She Was Our Cat

She was our cat. We loved her.

These are the words that keep running through my head, like I need to qualify her existence to the world. Like I need to keep repeating it, over and over, so that people will understand, so that they will believe me. She was our cat. We loved her. She didn’t deserve to die.

I met Frankie three or four years ago. I was trying to trap a few feral kittens in our yard and I ended up trapping an adult black and white cat. I had seen this cat around — it seemed like the dominant cat, the cat that was in control of the female cat that watched over the kittens in our neighbor’s backyard. I assumed that it was a male.

I took this cat into the shelter to be fixed and vaccinated and found, with great surprise, that it was a female. She was eight pounds of feisty. She was spitty and angry about being kept in a cage for a few days while she prepared for and recovered from her spay surgery. Then, just two days after I had first trapped her, I opened the side of the cage and watched her dart off as far away and as fast as she could.

I thought I’d never see her again, and I cried for her. I cried because I couldn’t give her the life she deserved; she would never take it. I could never show her what it was like to be a pampered house cat because she would never relax enough to enjoy it. I thought that I’d never see her again. That I’d never even know if she recovered from her surgery. She was my first ever trap-neuter-vaccinate-return and she was one of the hardest.

But she did come back. She came back for the food, and maybe for the company. She was christened Francesca, or Frankie. And for the past three years, we’ve fed her every single day. She has become braver and braver with us. It has come to the point that she will sit at our back door, like she’s begging for food, even if her food dish is completely full, just because she enjoys our company. She wanted us to talk to her, to sit with her at a distance. To be her friends, maybe. If she was in the mood for it.

Black and white cat

She was the ruler of our back porch. The queen of all the other feral cats in our neighborhood. A constant fixture in our backyard — she very rarely left. No cat was allowed to eat the food we provide our ferals unless Frankie approved of their presence.

She was our cat, and we loved her.

I don’t know what happened to her. All I know is that on July 4th, she disappeared, and she came back Friday July 6th, more exhausted than I’ve ever seen a cat. Pancaked on the back porch and breathing heavily, eyes droopy. I gave her water and food and then she was gone again, off to one of her hiding places, and I thought she just needed to rest so that she could get back to being her Frankie self. So I left her alone.
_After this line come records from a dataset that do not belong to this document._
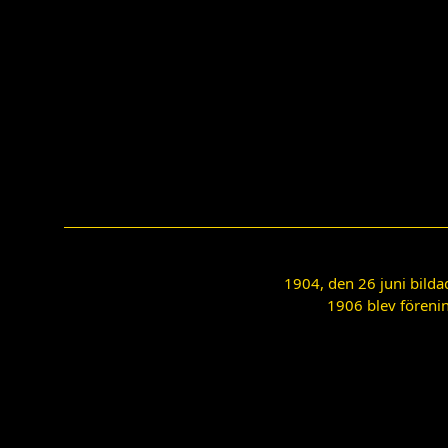
1904, den 26 juni bilda
1906 blev förenin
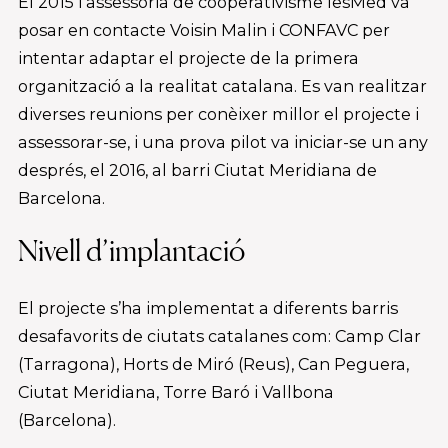
El 2015 l’assessoria de cooperativisme IesMed va
posar en contacte Voisin Malin i CONFAVC per
intentar adaptar el projecte de la primera
organització a la realitat catalana. Es van realitzar
diverses reunions per conèixer millor el projecte i
assessorar-se, i una prova pilot va iniciar-se un any
després, el 2016, al barri Ciutat Meridiana de
Barcelona.
Nivell d’implantació
El projecte s’ha implementat a diferents barris
desafavorits de ciutats catalanes com: Camp Clar
(Tarragona), Horts de Miró (Reus), Can Peguera,
Ciutat Meridiana, Torre Baró i Vallbona
(Barcelona).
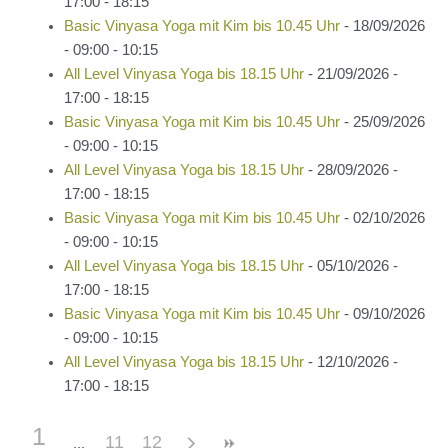
17:00 - 18:15
Basic Vinyasa Yoga mit Kim bis 10.45 Uhr
- 18/09/2026
- 09:00 - 10:15
All Level Vinyasa Yoga bis 18.15 Uhr
- 21/09/2026 -
17:00 - 18:15
Basic Vinyasa Yoga mit Kim bis 10.45 Uhr
- 25/09/2026
- 09:00 - 10:15
All Level Vinyasa Yoga bis 18.15 Uhr
- 28/09/2026 -
17:00 - 18:15
Basic Vinyasa Yoga mit Kim bis 10.45 Uhr
- 02/10/2026
- 09:00 - 10:15
All Level Vinyasa Yoga bis 18.15 Uhr
- 05/10/2026 -
17:00 - 18:15
Basic Vinyasa Yoga mit Kim bis 10.45 Uhr
- 09/10/2026
- 09:00 - 10:15
All Level Vinyasa Yoga bis 18.15 Uhr
- 12/10/2026 -
17:00 - 18:15
1
11
12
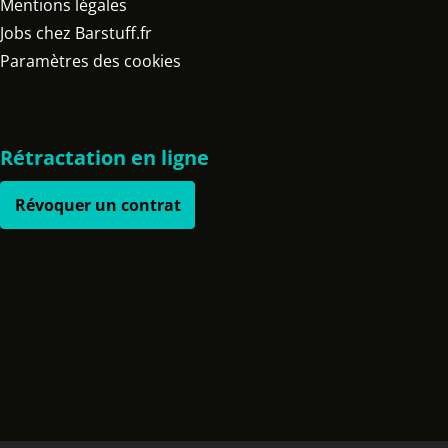
Mentions légales
Jobs chez Barstuff.fr
Paramètres des cookies
Rétractation en ligne
Révoquer un contrat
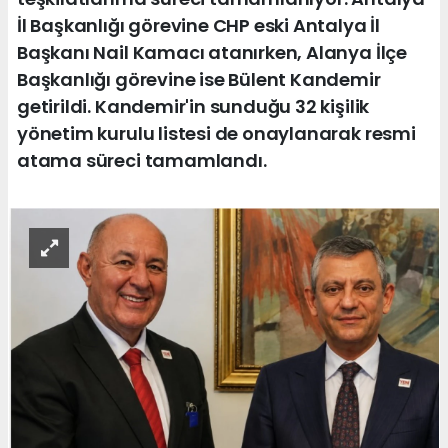
İl Başkanlığı görevine CHP eski Antalya İl
Başkanı Nail Kamacı atanırken, Alanya İlçe
Başkanlığı görevine ise Bülent Kandemir
getirildi. Kandemir'in sunduğu 32 kişilik
yönetim kurulu listesi de onaylanarak resmi
atama süreci tamamlandı.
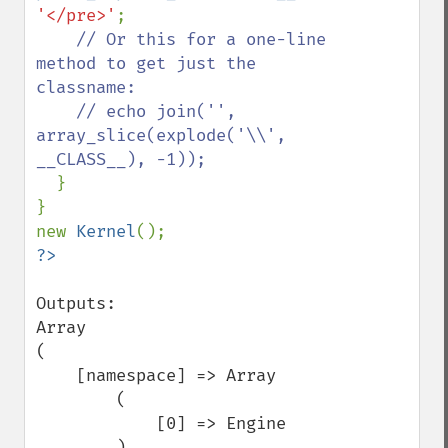
'</pre>'
;

// Or this for a one-line 
method to get just the 
classname:

    // echo join('', 
array_slice(explode('\\', 
__CLASS__), -1));

}

}

new 
Kernel
Outputs:

Array

(

    [namespace] => Array

        (

            [0] => Engine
Instead, the truth was, she had come back to die where she was comfortable. To die at home on her own terms.

She was our cat, and we loved her.

All I hope is that no one wished harm on her, that no one poisoned her, that she did not die a terrible and painful death. That afternoon I stroked her tail and her forehead, and she let me, but I could see that it brought her no comfort. So I sat with her, instead, five feet away. I told her that she was our cat, just like the other two that live inside. That we loved her. That we would do what we could to protect her, to keep her safe. That she mattered to us.

I hope that she knew she was loved. That we cared about her. She deserved a better life than the one she had. She shouldn’t have died at only 5 or 6, she should’ve lived a long, happy, comfortable life. She shouldn’t have been poisoned, or attacked, or hit by a car, or sick. But these are the realities of a life outside. I won’t ever know what happened to her. All I will know is that if circumstances were different, it could have been prevented.

There was not room for our Frankie on this earth. There was not a home for her to be taken into when she was a kitten so that she would’ve known that people can do more than feed you and talk to you. That people can be a comfort. That people can be companions.

If this story touches any part of your heart, please do this. For Frankie, for every other cat or dog that lives a harsh, difficult life like she did, get your animal spayed or neutered. Vaccinate.

And adopt. Always, always adopt.

She was our cat, and she was loved. And I will never forget her.